**WHAT TO WORK ON**:
Restate the full set of records exactly, without adding or dropping a word.

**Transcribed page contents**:

__________

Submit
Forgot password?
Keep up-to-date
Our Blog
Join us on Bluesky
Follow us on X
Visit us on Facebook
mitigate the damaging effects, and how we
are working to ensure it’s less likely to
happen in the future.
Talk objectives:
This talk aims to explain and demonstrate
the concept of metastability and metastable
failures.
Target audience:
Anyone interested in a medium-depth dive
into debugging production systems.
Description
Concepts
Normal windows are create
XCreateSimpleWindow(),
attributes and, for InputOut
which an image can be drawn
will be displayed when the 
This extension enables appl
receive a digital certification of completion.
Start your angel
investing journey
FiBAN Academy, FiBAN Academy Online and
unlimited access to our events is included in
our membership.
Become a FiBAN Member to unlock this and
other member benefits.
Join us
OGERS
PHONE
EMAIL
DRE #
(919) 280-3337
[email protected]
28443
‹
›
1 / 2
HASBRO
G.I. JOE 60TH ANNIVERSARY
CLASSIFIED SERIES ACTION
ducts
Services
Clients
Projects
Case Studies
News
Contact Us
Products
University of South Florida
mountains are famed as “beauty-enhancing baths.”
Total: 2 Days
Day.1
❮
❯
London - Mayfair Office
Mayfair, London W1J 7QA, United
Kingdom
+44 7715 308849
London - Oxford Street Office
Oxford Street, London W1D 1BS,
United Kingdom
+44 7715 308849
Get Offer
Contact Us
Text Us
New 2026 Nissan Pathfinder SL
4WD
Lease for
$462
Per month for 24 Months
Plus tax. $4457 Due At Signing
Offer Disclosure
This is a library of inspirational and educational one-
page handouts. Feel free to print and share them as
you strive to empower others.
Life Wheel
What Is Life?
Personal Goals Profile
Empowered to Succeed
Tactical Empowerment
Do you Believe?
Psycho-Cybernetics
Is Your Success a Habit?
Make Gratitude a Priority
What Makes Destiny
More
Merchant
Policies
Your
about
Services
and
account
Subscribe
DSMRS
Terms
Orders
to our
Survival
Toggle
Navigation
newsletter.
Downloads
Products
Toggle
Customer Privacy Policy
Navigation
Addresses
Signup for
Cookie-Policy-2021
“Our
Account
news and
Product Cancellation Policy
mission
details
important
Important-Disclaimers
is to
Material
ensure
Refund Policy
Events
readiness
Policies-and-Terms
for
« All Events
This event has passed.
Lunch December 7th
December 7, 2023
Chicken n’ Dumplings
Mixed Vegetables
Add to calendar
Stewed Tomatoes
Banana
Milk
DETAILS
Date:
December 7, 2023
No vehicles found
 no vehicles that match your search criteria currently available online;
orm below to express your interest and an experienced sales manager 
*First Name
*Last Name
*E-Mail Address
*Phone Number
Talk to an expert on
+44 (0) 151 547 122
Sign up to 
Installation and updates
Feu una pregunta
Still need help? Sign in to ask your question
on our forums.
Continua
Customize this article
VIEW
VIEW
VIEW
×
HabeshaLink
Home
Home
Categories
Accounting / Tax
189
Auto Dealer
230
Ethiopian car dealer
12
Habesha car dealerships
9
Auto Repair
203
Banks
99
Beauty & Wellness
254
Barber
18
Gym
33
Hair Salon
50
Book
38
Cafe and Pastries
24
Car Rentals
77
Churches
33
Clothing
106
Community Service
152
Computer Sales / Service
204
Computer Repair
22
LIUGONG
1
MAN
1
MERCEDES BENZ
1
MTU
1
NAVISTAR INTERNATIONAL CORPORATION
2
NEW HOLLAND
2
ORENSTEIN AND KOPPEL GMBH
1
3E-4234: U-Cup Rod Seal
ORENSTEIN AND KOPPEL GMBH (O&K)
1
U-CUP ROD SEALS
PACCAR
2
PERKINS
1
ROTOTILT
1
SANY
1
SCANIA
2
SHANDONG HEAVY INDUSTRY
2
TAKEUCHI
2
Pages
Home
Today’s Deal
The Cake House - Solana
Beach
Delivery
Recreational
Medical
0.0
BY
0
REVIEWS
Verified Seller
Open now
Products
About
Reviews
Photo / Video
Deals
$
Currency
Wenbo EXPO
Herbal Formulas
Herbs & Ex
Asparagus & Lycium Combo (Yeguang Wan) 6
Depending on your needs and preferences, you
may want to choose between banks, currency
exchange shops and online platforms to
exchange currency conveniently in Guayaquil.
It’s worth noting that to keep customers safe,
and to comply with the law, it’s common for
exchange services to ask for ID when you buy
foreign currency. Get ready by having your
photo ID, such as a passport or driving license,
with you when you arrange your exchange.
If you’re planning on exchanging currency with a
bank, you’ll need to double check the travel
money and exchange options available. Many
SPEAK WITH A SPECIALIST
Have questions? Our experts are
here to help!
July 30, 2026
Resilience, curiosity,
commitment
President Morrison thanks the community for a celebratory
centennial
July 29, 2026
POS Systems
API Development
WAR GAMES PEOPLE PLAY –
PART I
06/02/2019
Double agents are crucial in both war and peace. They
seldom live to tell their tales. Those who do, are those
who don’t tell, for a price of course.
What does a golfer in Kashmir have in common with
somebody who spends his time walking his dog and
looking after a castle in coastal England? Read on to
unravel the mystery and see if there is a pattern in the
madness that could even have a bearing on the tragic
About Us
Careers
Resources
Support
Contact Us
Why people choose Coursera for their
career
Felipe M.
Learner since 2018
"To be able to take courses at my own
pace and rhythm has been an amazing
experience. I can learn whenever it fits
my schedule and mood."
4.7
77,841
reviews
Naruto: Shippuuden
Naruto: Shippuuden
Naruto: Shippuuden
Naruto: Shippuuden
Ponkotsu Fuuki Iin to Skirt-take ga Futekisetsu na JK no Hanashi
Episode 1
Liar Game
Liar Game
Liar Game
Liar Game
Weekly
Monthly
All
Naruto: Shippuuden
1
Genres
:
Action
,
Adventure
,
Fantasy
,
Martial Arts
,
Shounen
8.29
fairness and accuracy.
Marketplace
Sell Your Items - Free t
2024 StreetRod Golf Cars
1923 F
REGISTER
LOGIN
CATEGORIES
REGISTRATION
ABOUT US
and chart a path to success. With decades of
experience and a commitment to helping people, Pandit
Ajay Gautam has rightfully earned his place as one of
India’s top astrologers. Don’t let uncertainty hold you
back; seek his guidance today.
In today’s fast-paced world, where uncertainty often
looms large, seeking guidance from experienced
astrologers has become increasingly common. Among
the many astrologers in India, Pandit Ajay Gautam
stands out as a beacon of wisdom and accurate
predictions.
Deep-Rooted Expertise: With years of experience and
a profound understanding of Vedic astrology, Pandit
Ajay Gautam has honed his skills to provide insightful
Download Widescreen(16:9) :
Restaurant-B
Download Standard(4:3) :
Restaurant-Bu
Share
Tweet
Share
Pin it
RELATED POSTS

__________

**YOUR SOLUTION**:
Submit
Forgot password?
Keep up-to-date
Our Blog
Join us on Bluesky
Follow us on X
Visit us on Facebook
mitigate the damaging effects, and how we
are working to ensure it’s less likely to
happen in the future.
Talk objectives:
This talk aims to explain and demonstrate
the concept of metastability and metastable
failures.
Target audience:
Anyone interested in a medium-depth dive
into debugging production systems.
Description
Concepts
Normal windows are create
XCreateSimpleWindow(),
attributes and, for InputOut
which an image can be drawn
will be displayed when the 
This extension enables appl
receive a digital certification of completion.
Start your angel
investing journey
FiBAN Academy, FiBAN Academy Online and
unlimited access to our events is included in
our membership.
Become a FiBAN Member to unlock this and
other member benefits.
Join us
OGERS
PHONE
EMAIL
DRE #
(919) 280-3337
[email protected]
28443
‹
›
1 / 2
HASBRO
G.I. JOE 60TH ANNIVERSARY
CLASSIFIED SERIES ACTION
ducts
Services
Clients
Projects
Case Studies
News
Contact Us
Products
University of South Florida
mountains are famed as “beauty-enhancing baths.”
Total: 2 Days
Day.1
❮
❯
London - Mayfair Office
Mayfair, London W1J 7QA, United
Kingdom
+44 7715 308849
London - Oxford Street Office
Oxford Street, London W1D 1BS,
United Kingdom
+44 7715 308849
Get Offer
Contact Us
Text Us
New 2026 Nissan Pathfinder SL
4WD
Lease for
$462
Per month for 24 Months
Plus tax. $4457 Due At Signing
Offer Disclosure
This is a library of inspirational and educational one-
page handouts. Feel free to print and share them as
you strive to empower others.
Life Wheel
What Is Life?
Personal Goals Profile
Empowered to Succeed
Tactical Empowerment
Do you Believe?
Psycho-Cybernetics
Is Your Success a Habit?
Make Gratitude a Priority
What Makes Destiny
More
Merchant
Policies
Your
about
Services
and
account
Subscribe
DSMRS
Terms
Orders
to our
Survival
Toggle
Navigation
newsletter.
Downloads
Products
Toggle
Customer Privacy Policy
Navigation
Addresses
Signup for
Cookie-Policy-2021
“Our
Account
news and
Product Cancellation Policy
mission
details
important
Important-Disclaimers
is to
Material
ensure
Refund Policy
Events
readiness
Policies-and-Terms
for
« All Events
This event has passed.
Lunch December 7th
December 7, 2023
Chicken n’ Dumplings
Mixed Vegetables
Add to calendar
Stewed Tomatoes
Banana
Milk
DETAILS
Date:
December 7, 2023
No vehicles found
 no vehicles that match your search criteria currently available online;
orm below to express your interest and an experienced sales manager 
*First Name
*Last Name
*E-Mail Address
*Phone Number
Talk to an expert on
+44 (0) 151 547 122
Sign up to 
Installation and updates
Feu una pregunta
Still need help? Sign in to ask your question
on our forums.
Continua
Customize this article
VIEW
VIEW
VIEW
×
HabeshaLink
Home
Home
Categories
Accounting / Tax
189
Auto Dealer
230
Ethiopian car dealer
12
Habesha car dealerships
9
Auto Repair
203
Banks
99
Beauty & Wellness
254
Barber
18
Gym
33
Hair Salon
50
Book
38
Cafe and Pastries
24
Car Rentals
77
Churches
33
Clothing
106
Community Service
152
Computer Sales / Service
204
Computer Repair
22
LIUGONG
1
MAN
1
MERCEDES BENZ
1
MTU
1
NAVISTAR INTERNATIONAL CORPORATION
2
NEW HOLLAND
2
ORENSTEIN AND KOPPEL GMBH
1
3E-4234: U-Cup Rod Seal
ORENSTEIN AND KOPPEL GMBH (O&K)
1
U-CUP ROD SEALS
PACCAR
2
PERKINS
1
ROTOTILT
1
SANY
1
SCANIA
2
SHANDONG HEAVY INDUSTRY
2
TAKEUCHI
2
Pages
Home
Today’s Deal
The Cake House - Solana
Beach
Delivery
Recreational
Medical
0.0
BY
0
REVIEWS
Verified Seller
Open now
Products
About
Reviews
Photo / Video
Deals
$
Currency
Wenbo EXPO
Herbal Formulas
Herbs & Ex
Asparagus & Lycium Combo (Yeguang Wan) 6
Depending on your needs and preferences, you
may want to choose between banks, currency
exchange shops and online platforms to
exchange currency conveniently in Guayaquil.
It’s worth noting that to keep customers safe,
and to comply with the law, it’s common for
exchange services to ask for ID when you buy
foreign currency. Get ready by having your
photo ID, such as a passport or driving license,
with you when you arrange your exchange.
If you’re planning on exchanging currency with a
bank, you’ll need to double check the travel
money and exchange options available. Many
SPEAK WITH A SPECIALIST
Have questions? Our experts are
here to help!
July 30, 2026
Resilience, curiosity,
commitment
President Morrison thanks the community for a celebratory
centennial
July 29, 2026
POS Systems
API Development
WAR GAMES PEOPLE PLAY –
PART I
06/02/2019
Double agents are crucial in both war and peace. They
seldom live to tell their tales. Those who do, are those
who don’t tell, for a price of course.
What does a golfer in Kashmir have in common with
somebody who spends his time walking his dog and
looking after a castle in coastal England? Read on to
unravel the mystery and see if there is a pattern in the
madness that could even have a bearing on the tragic
About Us
Careers
Resources
Support
Contact Us
Why people choose Coursera for their
career
Felipe M.
Learner since 2018
"To be able to take courses at my own
pace and rhythm has been an amazing
experience. I can learn whenever it fits
my schedule and mood."
4.7
77,841
reviews
Naruto: Shippuuden
Naruto: Shippuuden
Naruto: Shippuuden
Naruto: Shippuuden
Ponkotsu Fuuki Iin to Skirt-take ga Futekisetsu na JK no Hanashi
Episode 1
Liar Game
Liar Game
Liar Game
Liar Game
Weekly
Monthly
All
Naruto: Shippuuden
1
Genres
:
Action
,
Adventure
,
Fantasy
,
Martial Arts
,
Shounen
8.29
fairness and accuracy.
Marketplace
Sell Your Items - Free t
2024 StreetRod Golf Cars
1923 F
REGISTER
LOGIN
CATEGORIES
REGISTRATION
ABOUT US
and chart a path to success. With decades of
experience and a commitment to helping people, Pandit
Ajay Gautam has rightfully earned his place as one of
India’s top astrologers. Don’t let uncertainty hold you
back; seek his guidance today.
In today’s fast-paced world, where uncertainty often
looms large, seeking guidance from experienced
astrologers has become increasingly common. Among
the many astrologers in India, Pandit Ajay Gautam
stands out as a beacon of wisdom and accurate
predictions.
Deep-Rooted Expertise: With years of experience and
a profound understanding of Vedic astrology, Pandit
Ajay Gautam has honed his skills to provide insightful
Download Widescreen(16:9) :
Restaurant-B
Download Standard(4:3) :
Restaurant-Bu
Share
Tweet
Share
Pin it
RELATED POSTS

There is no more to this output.